Comment, historiquement, le conflit au Proche-Orient a-t-il trouvé un écho sur le sol français ?
« Le conflit israélo-palestinien est le seul qui engendre la mobilisation de dizaines de milliers de personnes dans la rue en France. La politique française était tendanciellement favorable à Israël de la création de cet État en 1948 jusqu’à la Guerre de Six jours en 1967. En réalité, les choses ont commencé à changer dès la fin de la Guerre d’Algérie, en 1962. La France a alors renoué progressivement avec les pays arabes et les liens avec Israël en ont pâti. Après la Guerre des Six Jours, on a commencé à avoir des mobilisations de soutien à la cause palestinienne qui se sont structurées autour de plusieurs blocs : les réseaux arabes, la sphère gaulliste avec l’Association de solidarité franco-arabe, les milieux catholiques de gauche, et l’extrême gauche anti-impérialiste.
Plus tard, des activistes islamistes se sont joints à la mobilisation. Il y a aujourd’hui des groupuscules qui soutiennent le Hamas, mais ils sont marginaux au sein de la mouvance pro-palestinienne. Dans le conflit actuel, les associations pro-palestiniennes ‘‘consensuelles’’ semblent gênées : elles ne condamnent pas explicitement le Hamas, mais elles ne le soutiennent pas non plus ».
Peut-on parler d’une importation du conflit en France ?
« De la fin des années 1960 à la première Intifada (soulèvement palestinien dans les années 1980, NDLR), on était dans une phase d’exportation du conflit : des acteurs venaient du Proche-Orient pour commettre des violences, sous la forme d’attentats visant les intérêts israéliens ou d’assassinats de représentants palestiniens en France.
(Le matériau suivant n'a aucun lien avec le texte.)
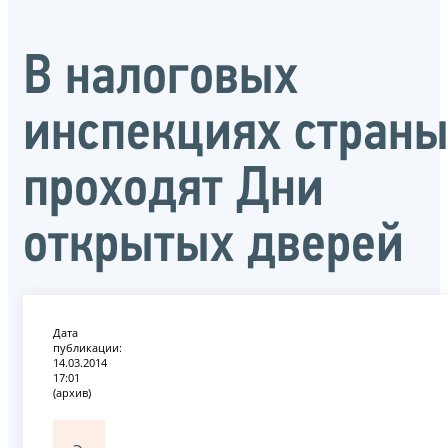
В налоговых
инспекциях стран
проходят Дни
открытых дверей
Дата
публикации:
14.03.2014
17:01
(архив)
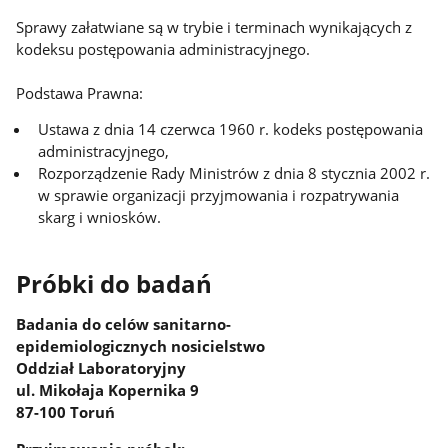
Sprawy załatwiane są w trybie i terminach wynikających z
kodeksu postępowania administracyjnego.
Podstawa Prawna:
Ustawa z dnia 14 czerwca 1960 r. kodeks postępowania
administracyjnego,
Rozporządzenie Rady Ministrów z dnia 8 stycznia 2002 r.
w sprawie organizacji przyjmowania i rozpatrywania
skarg i wniosków.
Próbki do badań
Badania do celów sanitarno-
epidemiologicznych nosicielstwo
Oddział Laboratoryjny
ul. Mikołaja Kopernika 9
87-100 Toruń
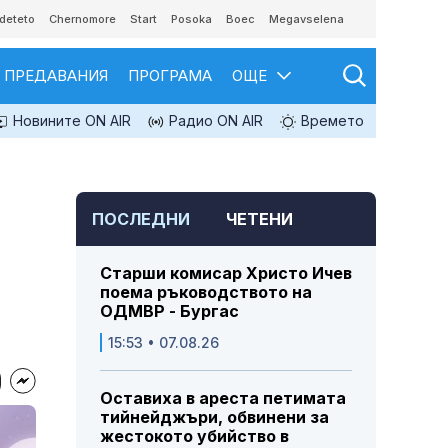
deteto
Chernomore
Start
Posoka
Boec
Megavselena
ПРЕДАВАНИЯ
ПРОГРАМА
ОЩЕ
Новините ON AIR
Радио ON AIR
Времето
ПОСЛЕДНИ
ЧЕТЕНИ
Старши комисар Христо Ичев
поема ръководството на
ОДМВР - Бургас
15:53 • 07.08.26
Оставиха в ареста петимата
тийнейджъри, обвинени за
жестокото убийство в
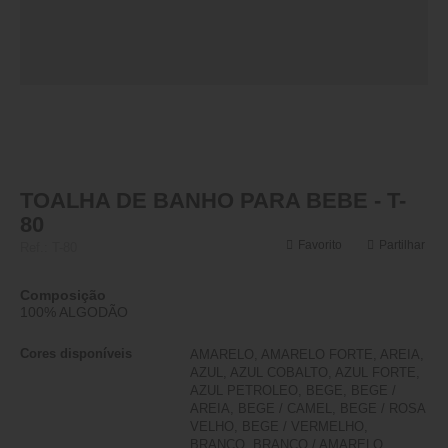
TOALHA DE BANHO PARA BEBE - T-
80
Favorito
Partilhar
Ref.:
T-80
Composição
100% ALGODÃO
Cores disponíveis
AMARELO, AMARELO FORTE, AREIA,
AZUL, AZUL COBALTO, AZUL FORTE,
AZUL PETROLEO, BEGE, BEGE /
AREIA, BEGE / CAMEL, BEGE / ROSA
VELHO, BEGE / VERMELHO,
BRANCO, BRANCO / AMARELO,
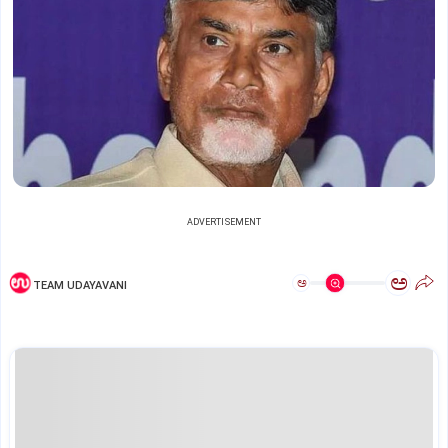
ADVERTISEMENT
ಅ
ಅ
TEAM UDAYAVANI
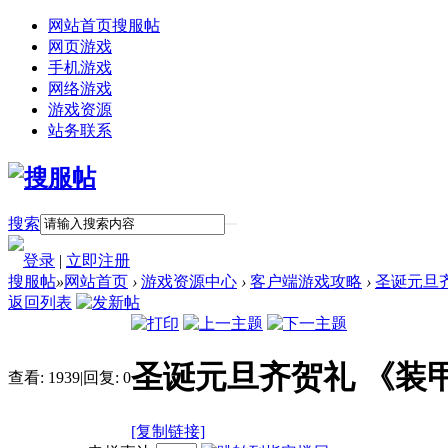
网站首页
搜服帖
网页游戏
手机游戏
网络游戏
游戏资源
站务联系
搜索
登录
|
立即注册
搜服帖
»
网站首页
›
游戏资源中心
›
客户端游戏攻略
›
圣诞元旦
返回列表
圣诞元旦齐贺礼 《装
查看:
1939
|
回复:
0
[复制链接]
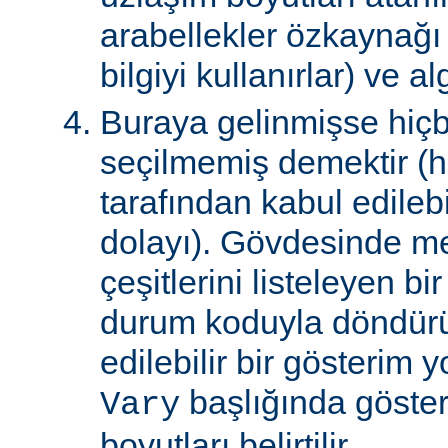
arabellekler özkaynağ
bilgiyi kullanırlar) ve al
Buraya gelinmişse hiçb
seçilmemiş demektir (hi
tarafından kabul edile
dolayı). Gövdesinde m
çeşitlerini listeleyen 
durum koduyla döndürül
edilebilir bir gösterim 
başlığında gösteri
Vary
boyutları belirtilir.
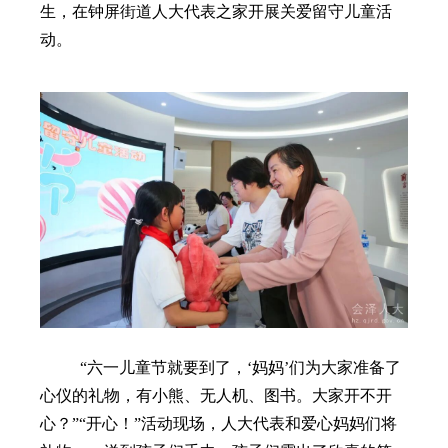
生，在钟屏街道人大代表之家开展关爱留守儿童活
动。
“六一儿童节就要到了，‘妈妈’们为大家准备了
心仪的礼物，有小熊、无人机、图书。大家开不开
心？”“开心！”活动现场，人大代表和爱心妈妈们将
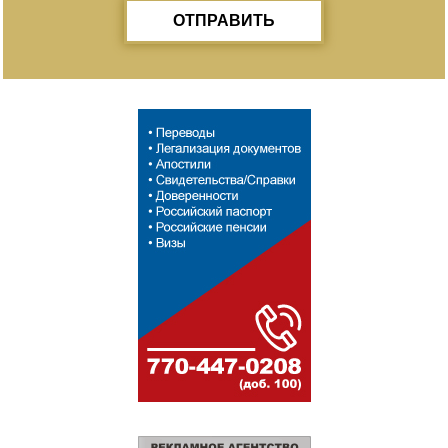
ОТПРАВИТЬ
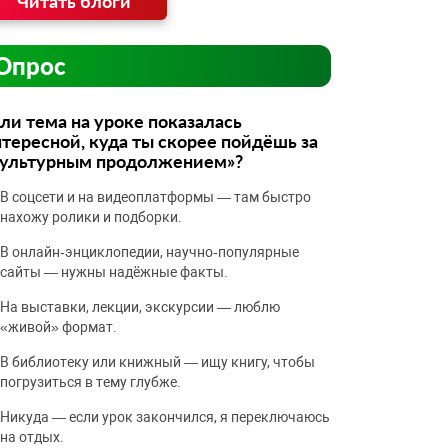
Читать блоги
Опрос
ли тема на уроке показалась
тересной, куда ты скорее пойдёшь за
культурным продолжением»?
В соцсети и на видеоплатформы — там быстро
нахожу ролики и подборки.
В онлайн‑энциклопедии, научно‑популярные
сайты — нужны надёжные факты.
На выставки, лекции, экскурсии — люблю
«живой» формат.
В библиотеку или книжный — ищу книгу, чтобы
погрузиться в тему глубже.
Никуда — если урок закончился, я переключаюсь
на отдых.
Au moment de la deuxième Intifada dans les années 2000, on est passé à une phase d’importation du conflit. Les violences étaient alors commises par des Français et ont surtout pris la forme d’actes antisémites : on en comptait alors plus de 900 par an. Cela se traduisait par des attaques contre des bâtiments communautaires, des jets de cocktails Molotov contre des synagogues, des agressions contre des personnes. Il y a eu ensuite de nouveaux pics en 2009 (832 actes) et 2014 (851), au moment des poussées de fièvre du conflit au Proche-Orient (lors des opérations militaires « Plomb durci » et « Bordure protectrice » menées par l’armée israélienne dans la bande de Gaza, NDLR). En juillet 2014, des incidents ont eu lieu devant la synagogue de la rue de la Roquette à Paris puis des violences urbaines à Sarcelles en marge d’une manifestation.
Les actes violents ne sont souvent pas le fait de membres d’associations. La cause palestinienne a en effet des résonances au-delà de la sphère militante traditionnelle ».
Faut-il craindre une nouvelle augmentation des actes antisémites en France ?
« Le risque de résurgence des actes antisémites existe. Le ministère de l’Intérieur a déjà communiqué des chiffres montrant une hausse depuis le 7 octobre. Pour l’heure, on n’a pas vu d’incidents graves comme lors de précédents conflits. Il faut dire que la configuration est différente : le début de cette nouvelle flambée de violence est une attaque terroriste de grande ampleur du Hamas. Israël apparaît pour le moment comme l’agressé, alors qu’en 2009 et 2014, l’ampleur des bombardements à Gaza et des pertes civiles palestiniennes donnaient à Israël l’image de l’agresseur.
Il faut maintenant voir comment le conflit va évoluer. Par ailleurs, il y a aussi un risque terroriste qui, même s’il n’est pas avéré pour le moment, doit être pris en compte. Rappelons-nous qu’en 2012, Mohamed Merah avait attaqué une école juive à Toulouse en expliquant notamment vouloir ‘‘venger la mort d’enfants palestiniens’’ ».